As Sam’s program and peers force her to confront her past, she finds safety in her increasingly personal letters to Mr. Knightley. And when Sam meets eligible, best-selling novelist Alex Powell, those letters unfold a story of love and literature that feels as if it’s pulled from her favorite books. But when secrets come to light, Sam is – once again – made painfully aware of how easily trust can be broken. 

Welcome, Katherine!

Katherine ReayI’m so delighted to get to share a little of Dear Mr. Knightley and the story behind it. It’s Samantha Moore’s tale of self-discovery. She survived a tough childhood by hiding behind literary characters, adopting their personas when scared, in danger or when she needed understanding friends. But as the story opens, this device begins to hurt her (as all hiding eventually does) and others. She must lay it down to find her own voice, her own life and her own story. And we get invited into her journey by reading her letters to Mr. Knightley.

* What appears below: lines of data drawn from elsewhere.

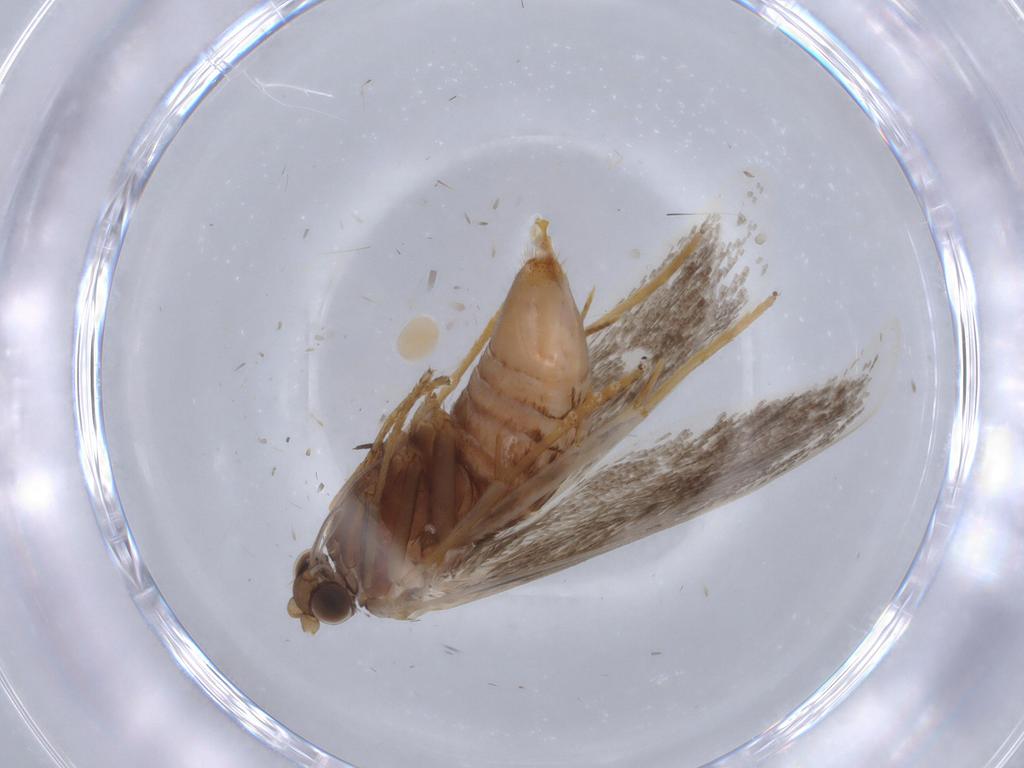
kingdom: Animalia
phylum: Arthropoda
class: Insecta
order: Lepidoptera
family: Adelidae
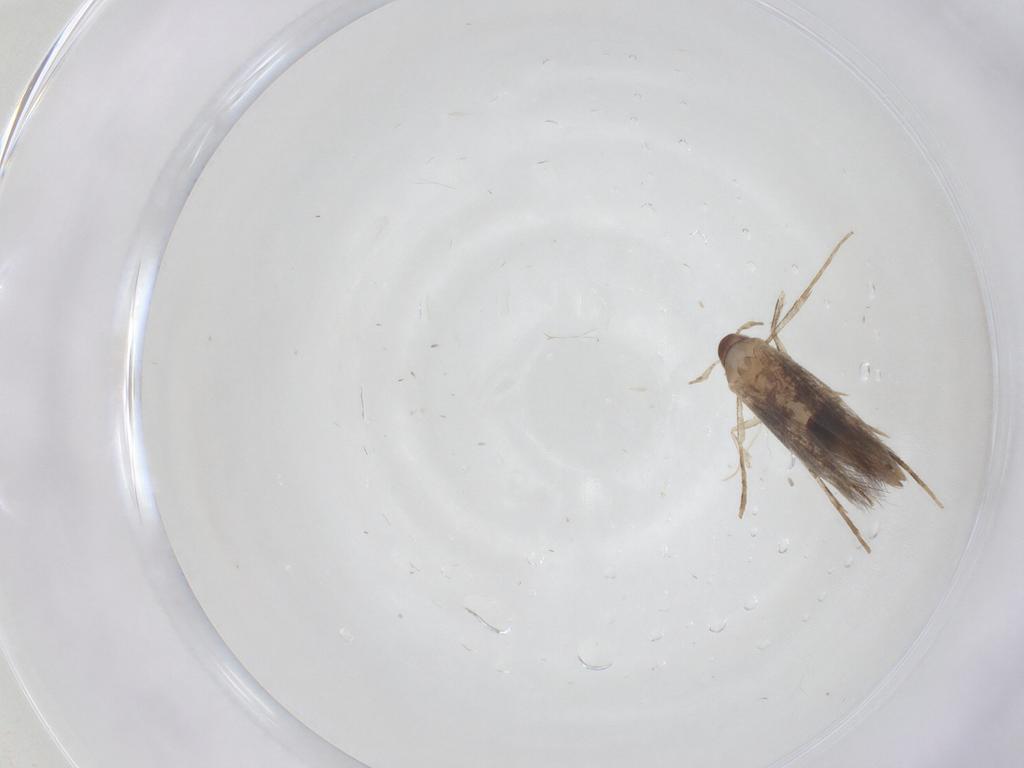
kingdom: Animalia
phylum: Arthropoda
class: Insecta
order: Lepidoptera
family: Cosmopterigidae
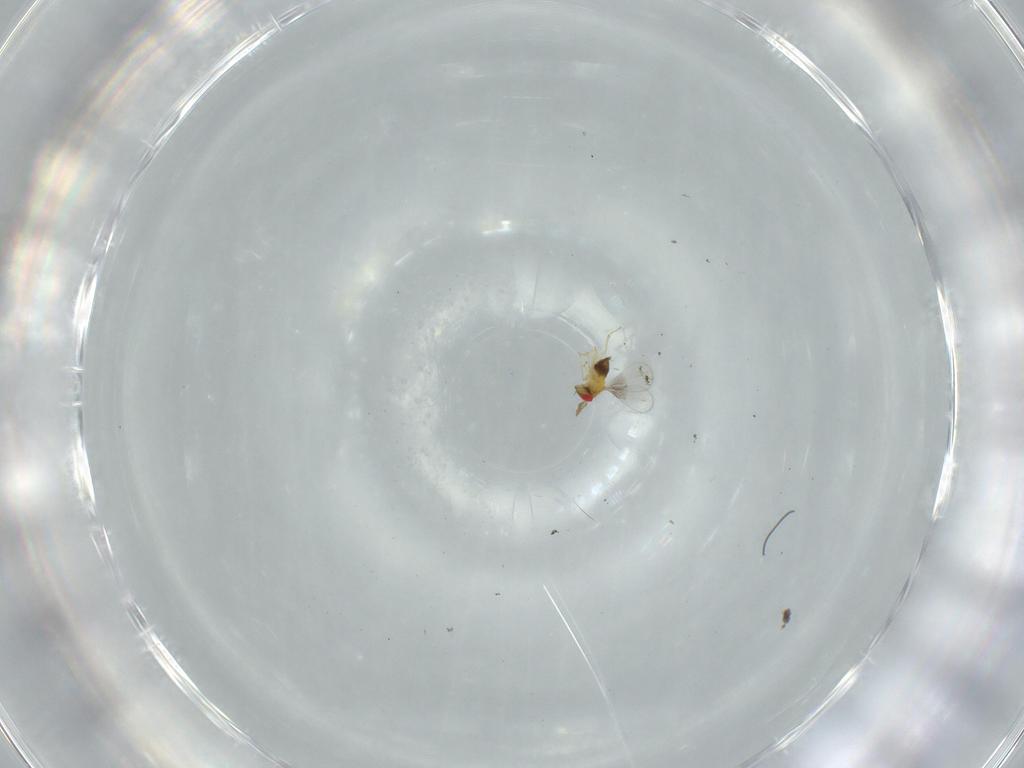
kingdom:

The idea originally came from Jean Webster’s Daddy Long Legs. It’s an epistolary novel as well – and keeping Dear Mr. Knightley in this format was a tough, hard fought choice. A few critiques strongly suggested I change that. But it was right for the story and I’m so grateful Thomas Nelson felt the same. Letters are unique – the reader almost feels like it presents a first person view, but it does not. There’s a delicious layer we see that Sam can’t – there is what she is willing to tell Mr. Knightley, what she tries to withhold and how she interprets events – any or all of which can look to different to us than to her. I loved the format and what I could reveal within it.

The format also allowed me to incorporate my love for Jane Austen in an organic way – as we can see Sam hide, even when she does not, and we watch her discover and recognize the pain it and she causes. And Austen was a fun and meaningful addition because our favorite movies and books play such an important role in our lives. We can relate to that to a degree. In fact, some days I’d like to live within some favorite storylines.

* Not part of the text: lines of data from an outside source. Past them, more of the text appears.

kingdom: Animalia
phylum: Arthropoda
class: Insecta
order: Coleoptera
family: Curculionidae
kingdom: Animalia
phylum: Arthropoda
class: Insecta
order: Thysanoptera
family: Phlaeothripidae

But we can’t live within fiction and that’s part of the point too. I purposely made Sam’s life bigger, tougher, and more challenging than many of us face so that we could more easily sneak into her emotional world and realize her struggles are universal. I think we all strive to define ourselves, face insecurity and fear, seek a place to stand and belong, and search for a family to love. I’d love readers to resonate with this journey, feel emotional camaraderie and understand that an ultimate loving Father exists.  And I hope readers find themselves wrapped up in an amazing story.

 

Katherine Reay has enjoyed a life-long affair with the works of Jane Austen and her contemporaries. After earning degrees in history and marketing from Northwestern University, she worked as a marketer for Proctor & Gamble and Sears before returning to school to earn her MTS. Her works have been published in Focus on the Family and the Upper Room. Katherine currently lives with her husband and three children in Seattle. Dear Mr. Knightley is her first novel.